Material provided Start Marker

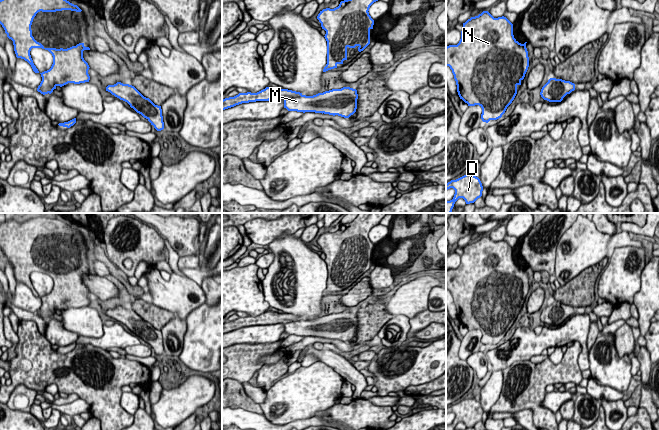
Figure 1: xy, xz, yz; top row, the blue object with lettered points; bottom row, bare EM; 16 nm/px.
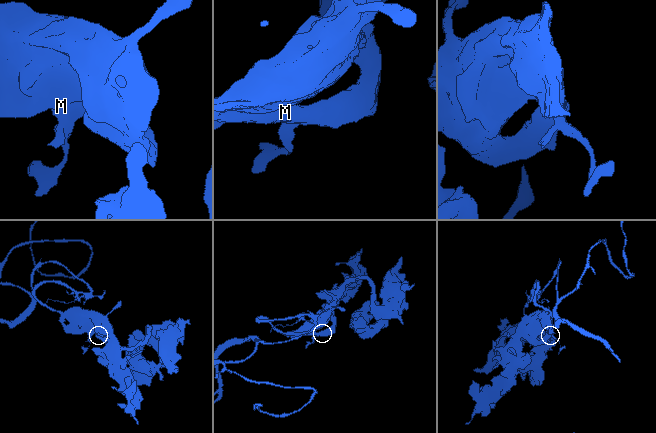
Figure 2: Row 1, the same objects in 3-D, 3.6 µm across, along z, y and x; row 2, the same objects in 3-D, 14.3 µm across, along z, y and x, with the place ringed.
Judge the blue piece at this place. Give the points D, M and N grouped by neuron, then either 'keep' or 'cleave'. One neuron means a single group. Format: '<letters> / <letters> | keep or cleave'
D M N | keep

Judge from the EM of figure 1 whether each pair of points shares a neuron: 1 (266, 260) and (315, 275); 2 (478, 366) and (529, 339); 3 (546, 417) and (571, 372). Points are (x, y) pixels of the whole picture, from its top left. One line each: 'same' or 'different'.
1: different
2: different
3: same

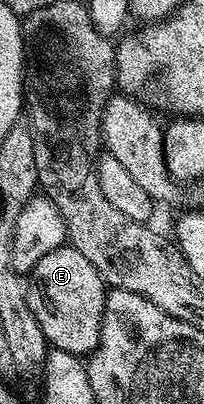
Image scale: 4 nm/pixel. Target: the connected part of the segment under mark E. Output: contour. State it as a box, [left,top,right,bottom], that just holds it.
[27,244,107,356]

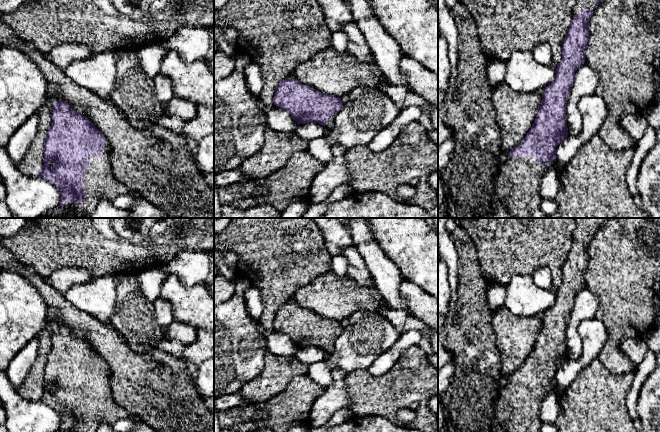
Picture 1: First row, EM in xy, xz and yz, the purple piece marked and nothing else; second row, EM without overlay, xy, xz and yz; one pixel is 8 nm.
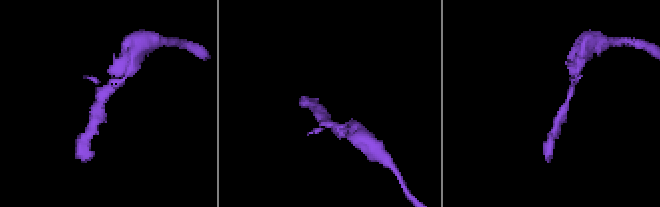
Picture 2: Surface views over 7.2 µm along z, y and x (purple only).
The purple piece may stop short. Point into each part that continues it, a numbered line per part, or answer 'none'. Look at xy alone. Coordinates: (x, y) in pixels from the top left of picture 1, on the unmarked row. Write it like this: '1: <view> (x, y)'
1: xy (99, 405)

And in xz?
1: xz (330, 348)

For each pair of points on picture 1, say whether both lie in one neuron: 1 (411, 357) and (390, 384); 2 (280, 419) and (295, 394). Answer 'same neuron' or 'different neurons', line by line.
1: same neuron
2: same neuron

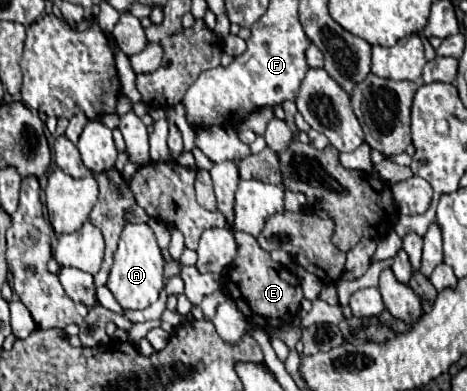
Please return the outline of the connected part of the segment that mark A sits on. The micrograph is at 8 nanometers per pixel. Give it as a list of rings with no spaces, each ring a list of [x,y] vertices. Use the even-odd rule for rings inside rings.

Material provided End Marker

What is expected
The expected result is every line from the material above that includes "along".

Result below
Figure 2: Row 1, the same objects in 3-D, 3.6 µm across, along z, y and x; row 2, the same objects in 3-D, 14.3 µm across, along z, y and x, with the place ringed.
Picture 2: Surface views over 7.2 µm along z, y and x (purple only).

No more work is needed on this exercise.